Crowther a été nommé instituteur de la mission, et il servait dans les nouveaux villages créés pour recevoir les “africains libérés” des bâteaux de marchands d’esclaves. En Sierra Leone, l’église et l’école étaient inséparables, et un instituteur était aussi un évangéliste. Nous avons quelques aperçus d’un jeune homme vigoureux et empressé qui, du moins au début, était très agressif dans ses confrontations et rencontres avec les représentants de l’Islam et des vieilles religions africaines. Plus tard dans sa vie il a apprécié les leçons de cet apprentissage – la nature futile de l’abus, le besoin de créer des rapports personnels, et la capacité d’écouter patiemment.
Crowther a commencé l’étude de la langue Temne, qui suggère qu’il avait une vision missionnaire pour l’intérieur de la Sierra Leone. Mais il travaillait aussi de manière systématique sur sa propre langue, autant que l’équipement disponible le permettait.
La Transformation de la scène
Deux développements ont maintenant ouvert un nouveau chapitre pour Crowther et pour le christianisme en Sierra Leone. D’abord, il y a eu un nouveau lien avec le territoire Yoruba [Yorubaland]. Des africains libérés et entreprenants se sont unis pour acheter des anciens navires d’esclavage et ont commencé à faire du commerce loin de Freetown. Certains, d’origine Yoruba, ont trouvé moyen de rentrer dans leur patrie. Ils s’y sont installés, mais ont gardé les liens avec la Sierra Leone et la manière chrétienne de vivre qu’ils ont connue à Freetown. Le deuxième développement était l’expédition du Niger de 1841, une floraison brève de la vision humanitaire pour l’Afrique qu’avait Sir Thomas Fowell Buxton. [5] Cette mission d’investigation, qui avait pour but de préparer le chemin pour une alliance de “christianisme, de commerce et de civilisation” qui allait détruire la traite d’esclaves et amener la paix et la prospérité au Niger, comptait fort sur la Sierra Leone pour obtenir des interprètes et d’autres éléments de soutien. Les représentants des sociétés missionnaires venaient aussi de la Sierra Leone, et comptaient un certain J. F. Schön, missionnaire allemand qui s’était efforçé d’essayer d’apprendre les langues du Niger avec l’aide d’africains libérés en Sierra Leone. L’autre représentant était Crowther.
Les services de Crowther, donnés à l’expédition qui a été frappée par certains désastres, étaient incalculables. Schön les a cités comme évidences soutenant sa thèse: que la clé de l’évangélisation de l’intérieur africain était détenue par la Sierra Leone. Ce pays avait des chrétiens comme Crowther qui pouvaient former le comité d’action; il avait aussi les africains libérés des navires d’esclavage – un grand laboratoire de langue pour l’étude de toutes les langues d’Afrique de l’Ouest, y compris une source de missionnaires qui parlaient ces langues couramment. Il y avait aussi à l’institution de Fourah Bay une base pour l’étude et la formation.
● ● ●
_TÂCHE DEMANDÉE 1_:
Repérez, dans les enregistrements ci-dessous, chaque ligne qui contient la chaîne "family", puis recopiez ces lignes.

_DONNÉES À UTILISER_:
● ● ●
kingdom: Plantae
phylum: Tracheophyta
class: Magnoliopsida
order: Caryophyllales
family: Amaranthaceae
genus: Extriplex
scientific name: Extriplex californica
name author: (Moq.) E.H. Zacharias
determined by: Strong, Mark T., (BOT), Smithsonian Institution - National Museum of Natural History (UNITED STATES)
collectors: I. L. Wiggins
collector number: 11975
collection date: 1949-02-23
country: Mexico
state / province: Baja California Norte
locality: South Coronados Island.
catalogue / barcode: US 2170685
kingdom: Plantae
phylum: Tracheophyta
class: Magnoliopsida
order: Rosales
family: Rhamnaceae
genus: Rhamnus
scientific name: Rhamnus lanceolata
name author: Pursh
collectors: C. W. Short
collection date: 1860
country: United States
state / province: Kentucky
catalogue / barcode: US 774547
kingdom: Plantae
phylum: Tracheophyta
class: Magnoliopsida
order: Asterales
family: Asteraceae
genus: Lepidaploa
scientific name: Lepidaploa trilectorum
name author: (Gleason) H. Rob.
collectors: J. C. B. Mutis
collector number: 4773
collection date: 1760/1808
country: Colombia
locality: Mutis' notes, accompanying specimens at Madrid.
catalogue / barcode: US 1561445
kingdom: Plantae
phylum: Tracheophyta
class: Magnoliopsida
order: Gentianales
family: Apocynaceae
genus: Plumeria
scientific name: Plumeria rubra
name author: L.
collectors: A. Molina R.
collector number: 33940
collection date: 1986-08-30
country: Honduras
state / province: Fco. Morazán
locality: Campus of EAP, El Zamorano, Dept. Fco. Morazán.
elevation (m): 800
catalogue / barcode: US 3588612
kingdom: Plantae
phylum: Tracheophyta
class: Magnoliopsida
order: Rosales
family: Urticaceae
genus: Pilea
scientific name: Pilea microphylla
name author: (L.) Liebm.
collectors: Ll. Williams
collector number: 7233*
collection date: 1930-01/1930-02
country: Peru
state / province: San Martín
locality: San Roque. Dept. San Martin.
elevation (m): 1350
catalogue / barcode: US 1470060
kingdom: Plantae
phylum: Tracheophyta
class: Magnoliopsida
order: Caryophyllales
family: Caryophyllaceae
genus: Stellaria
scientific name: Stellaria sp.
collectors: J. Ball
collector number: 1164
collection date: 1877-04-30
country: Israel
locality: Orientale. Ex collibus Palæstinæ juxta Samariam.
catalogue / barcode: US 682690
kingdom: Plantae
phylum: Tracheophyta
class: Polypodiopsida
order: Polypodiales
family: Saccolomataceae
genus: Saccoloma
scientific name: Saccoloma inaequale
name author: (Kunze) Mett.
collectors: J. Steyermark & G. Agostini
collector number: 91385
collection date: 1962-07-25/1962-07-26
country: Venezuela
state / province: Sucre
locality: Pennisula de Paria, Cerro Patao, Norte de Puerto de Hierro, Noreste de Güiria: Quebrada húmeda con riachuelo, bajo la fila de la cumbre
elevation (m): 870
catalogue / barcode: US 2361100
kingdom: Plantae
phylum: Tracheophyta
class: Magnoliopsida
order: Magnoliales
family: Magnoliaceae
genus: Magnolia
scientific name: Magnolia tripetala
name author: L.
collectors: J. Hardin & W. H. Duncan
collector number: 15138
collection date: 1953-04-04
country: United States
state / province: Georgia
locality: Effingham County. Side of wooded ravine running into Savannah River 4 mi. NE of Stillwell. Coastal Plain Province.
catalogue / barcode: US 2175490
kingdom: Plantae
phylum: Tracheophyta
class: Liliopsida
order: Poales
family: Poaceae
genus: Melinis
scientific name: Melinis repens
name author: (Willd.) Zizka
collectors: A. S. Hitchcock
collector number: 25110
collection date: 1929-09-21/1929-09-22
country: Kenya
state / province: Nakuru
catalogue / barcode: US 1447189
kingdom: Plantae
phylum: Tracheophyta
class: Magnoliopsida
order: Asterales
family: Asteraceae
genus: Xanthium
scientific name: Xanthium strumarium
● ● ●
_TÂCHE DEMANDÉE 2_:
Relevez toutes les personnes désignées par leur nom dans le passage sur Crowther et la mission en Sierra Leone.

_RÉPONSE FINALE 1_:
family: Amaranthaceae
family: Rhamnaceae
family: Asteraceae
family: Apocynaceae
family: Urticaceae
family: Caryophyllaceae
family: Saccolomataceae
family: Magnoliaceae
family: Poaceae
family: Asteraceae

_RÉPONSE FINALE 2_:
- Crowther
- Sir Thomas Fowell Buxton
- J. F. Schön